3)         Earning a crown will not be for our glory, but so that the Lord will be glorified with our lives (See 1Co 3). Can you imagine standing before the Lord and hearing Him say, “Welcome to heaven. I have prepared a place for you, but I have no reward for you. You did not earn the incorruptible crown as you did not bring your body into subjection. You polluted your body with nicotine or alcohol, or filled your thoughts with porn. I have no crown of rejoicing for you. You were not a witness for me. You did not earn a crown of righteousness as you lived for yourself rather than looking for my coming. I cannot give you a crown of life. You complained instead of enduring trials cheerfully. Neither do I have a crown of glory for you. You did not minister and serve others. I have a place for you, but no reward.” We do not want to heart that!
b.         Keep running swiftly toward the goal
1)         To press toward the mark is to run swiftly toward the goal.
2)         Paul’s goal was to receive God’s prize. That prize was not an earthly reward but that of the high calling, the calling that comes from God above.
3)         Christians have a calling from God in Christ Jesus to live for God’s glory. God assures us that He will reward all who live for His glory. (1 Corinthians 15:58) “Therefore, my beloved brethren, be ye stedfast, unmoveable, always abounding in the work of the Lord, forasmuch as ye know that your labour is not in vain in the Lord.” (1 Corinthians 3:14) “If any man’s work abide which he hath built thereupon, he shall receive a reward.

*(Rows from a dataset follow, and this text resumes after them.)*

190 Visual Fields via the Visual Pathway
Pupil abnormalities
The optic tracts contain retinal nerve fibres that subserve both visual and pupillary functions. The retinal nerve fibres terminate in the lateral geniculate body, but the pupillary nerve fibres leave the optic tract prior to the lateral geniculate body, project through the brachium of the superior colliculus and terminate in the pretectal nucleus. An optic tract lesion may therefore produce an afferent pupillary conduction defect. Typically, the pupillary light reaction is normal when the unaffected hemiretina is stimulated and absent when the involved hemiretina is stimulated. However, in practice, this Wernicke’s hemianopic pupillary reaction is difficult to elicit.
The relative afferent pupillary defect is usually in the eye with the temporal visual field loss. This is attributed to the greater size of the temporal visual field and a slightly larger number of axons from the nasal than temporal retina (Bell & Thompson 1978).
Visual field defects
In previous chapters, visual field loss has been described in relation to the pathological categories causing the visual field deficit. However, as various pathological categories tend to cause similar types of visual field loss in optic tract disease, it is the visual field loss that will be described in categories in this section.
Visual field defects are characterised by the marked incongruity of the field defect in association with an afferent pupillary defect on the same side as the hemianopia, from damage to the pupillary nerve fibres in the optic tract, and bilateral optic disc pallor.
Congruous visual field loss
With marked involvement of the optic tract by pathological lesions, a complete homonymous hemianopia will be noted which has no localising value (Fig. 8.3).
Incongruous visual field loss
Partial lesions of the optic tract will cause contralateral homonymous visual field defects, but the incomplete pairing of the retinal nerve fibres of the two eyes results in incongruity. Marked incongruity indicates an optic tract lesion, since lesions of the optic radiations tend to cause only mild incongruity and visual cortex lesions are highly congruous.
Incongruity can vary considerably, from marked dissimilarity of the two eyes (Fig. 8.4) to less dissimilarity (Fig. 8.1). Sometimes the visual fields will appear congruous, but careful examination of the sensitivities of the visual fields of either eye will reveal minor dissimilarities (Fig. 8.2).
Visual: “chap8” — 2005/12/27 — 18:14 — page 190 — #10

Conclusion: In the year to come, I challenge you to do as Paul did. Let go of the past. Stop allowing your failures, burdens, emotions, sickness, losses or successes to hinder your progress. Stretch out to the future. With God’s help, set some spiritual goals for the New Year (Bible, habits, witnessing, roles, baptism or membership). Keep running toward the goal. Run to win God’s prize. God wants to give you a crown for His glory. Run for it with a passion.